§ AIM OF THE TASK
Which lines below contain the word "none"? Copy each of them.

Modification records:
==*==

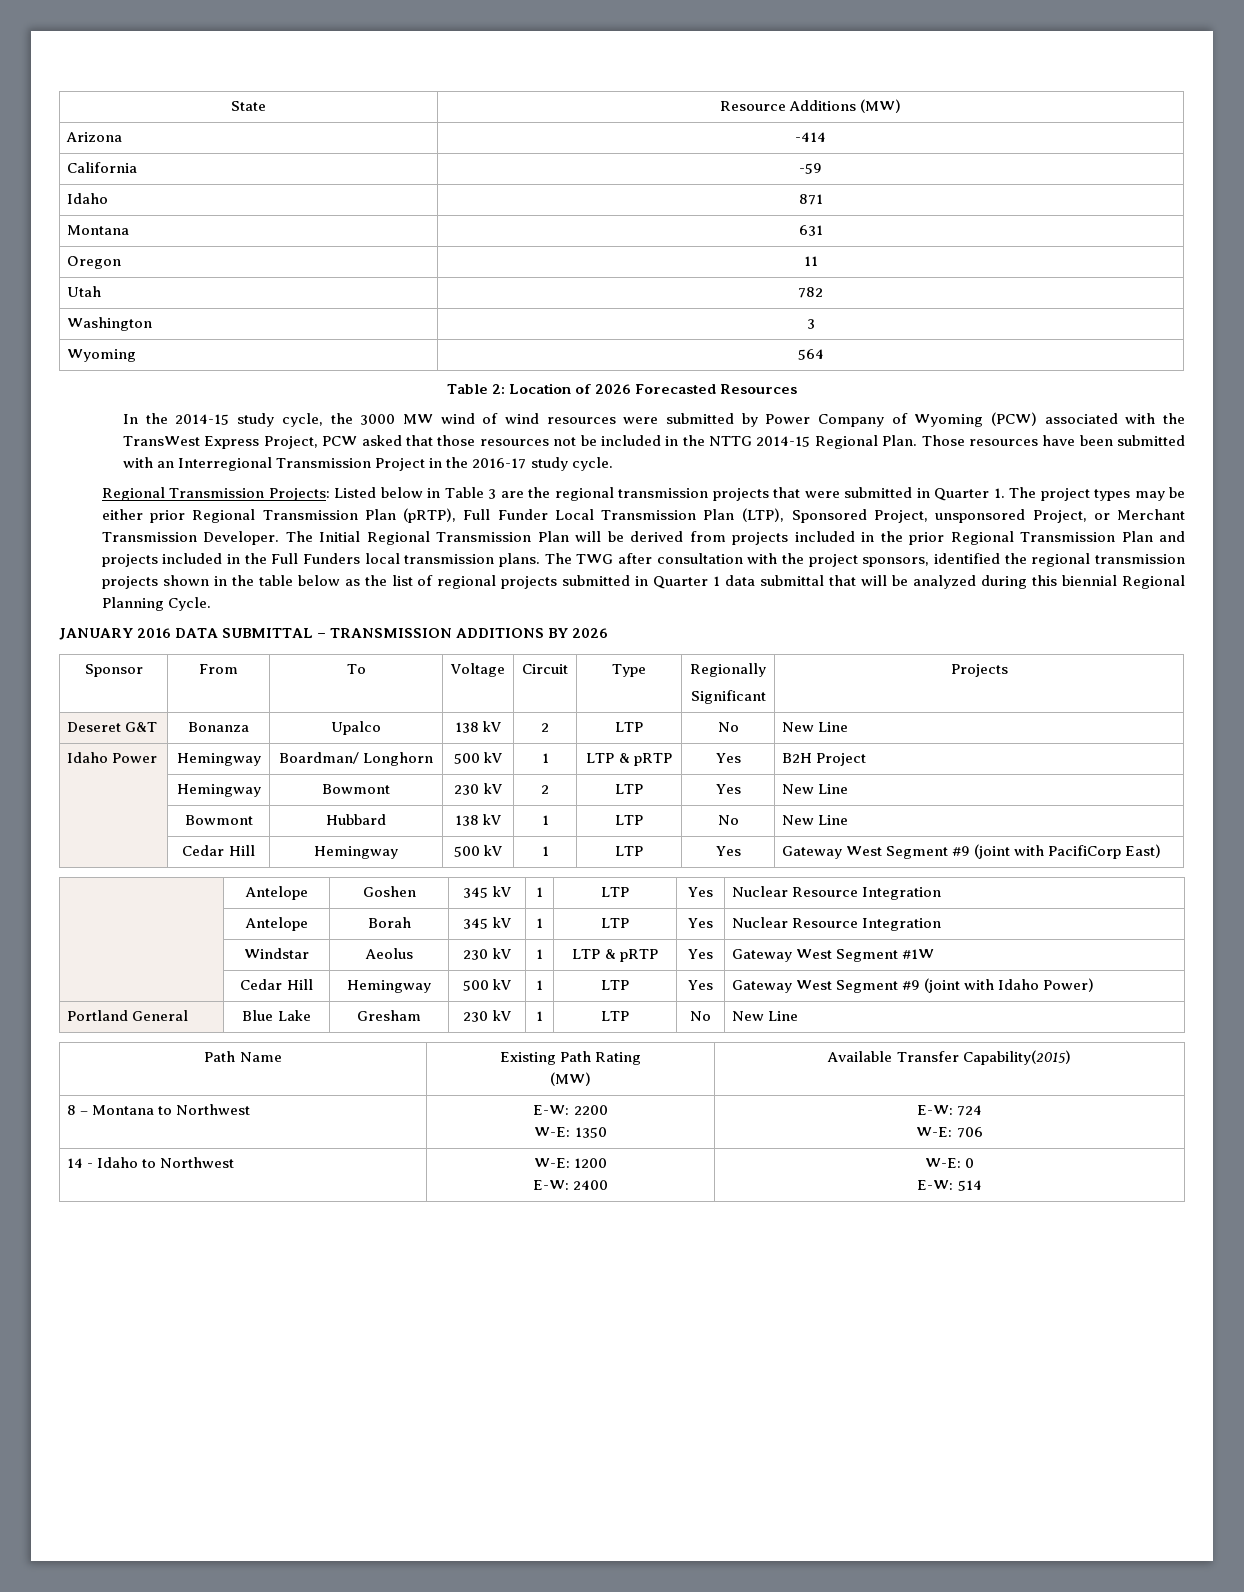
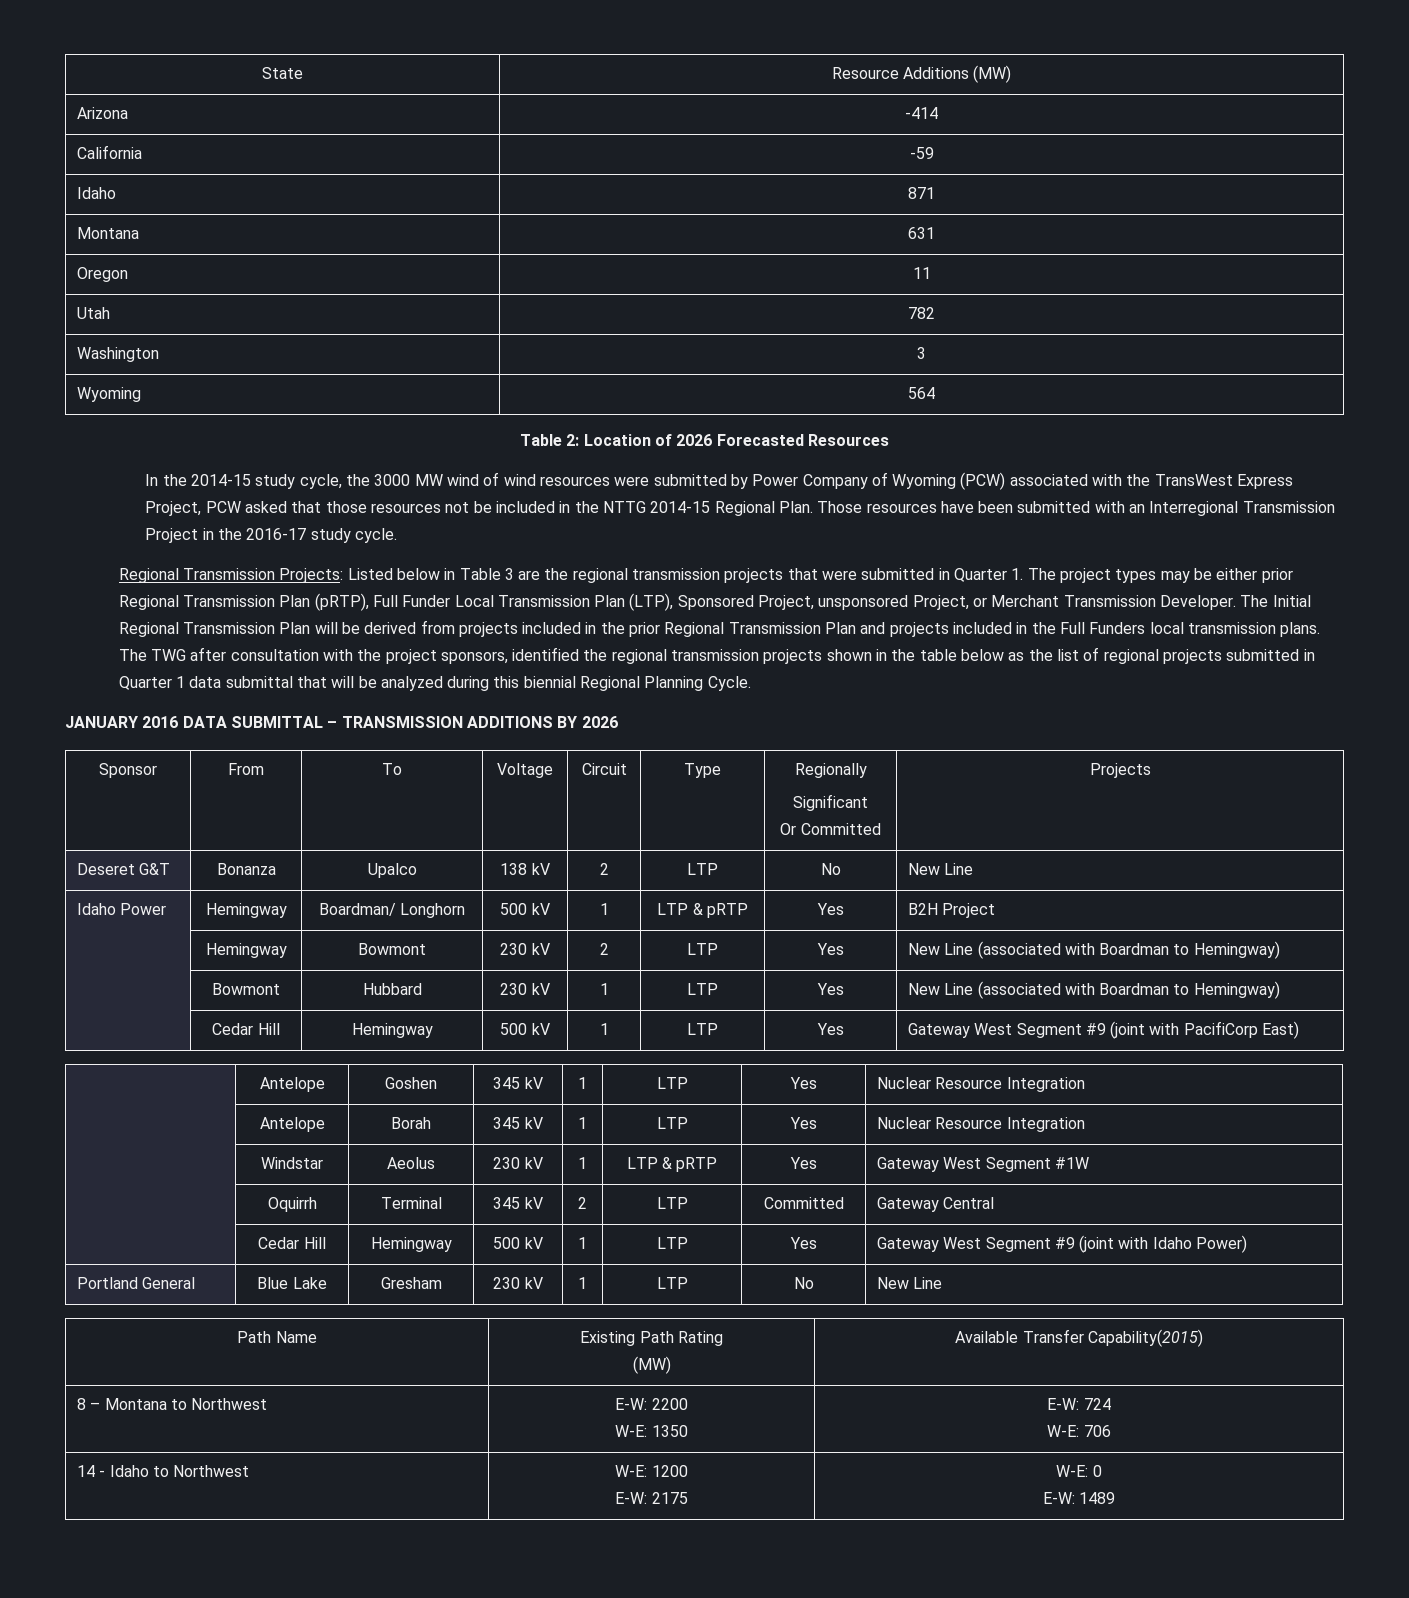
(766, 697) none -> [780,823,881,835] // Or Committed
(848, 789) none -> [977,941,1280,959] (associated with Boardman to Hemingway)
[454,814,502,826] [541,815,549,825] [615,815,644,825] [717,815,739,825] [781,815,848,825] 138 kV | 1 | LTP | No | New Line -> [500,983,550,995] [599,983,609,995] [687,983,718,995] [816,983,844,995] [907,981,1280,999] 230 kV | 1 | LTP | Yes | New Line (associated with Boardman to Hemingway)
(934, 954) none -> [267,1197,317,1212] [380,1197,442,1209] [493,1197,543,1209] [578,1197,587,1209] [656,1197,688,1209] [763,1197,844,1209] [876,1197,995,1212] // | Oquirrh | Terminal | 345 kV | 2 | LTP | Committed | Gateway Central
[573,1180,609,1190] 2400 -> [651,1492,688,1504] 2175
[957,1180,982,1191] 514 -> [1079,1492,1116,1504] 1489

==*==

§ WRITTEN ANSWER
(766, 697) none -> [780,823,881,835] // Or Committed
(848, 789) none -> [977,941,1280,959] (associated with Boardman to Hemingway)
(934, 954) none -> [267,1197,317,1212] [380,1197,442,1209] [493,1197,543,1209] [578,1197,587,1209] [656,1197,688,1209] [763,1197,844,1209] [876,1197,995,1212] // | Oquirrh | Terminal | 345 kV | 2 | LTP | Committed | Gateway Central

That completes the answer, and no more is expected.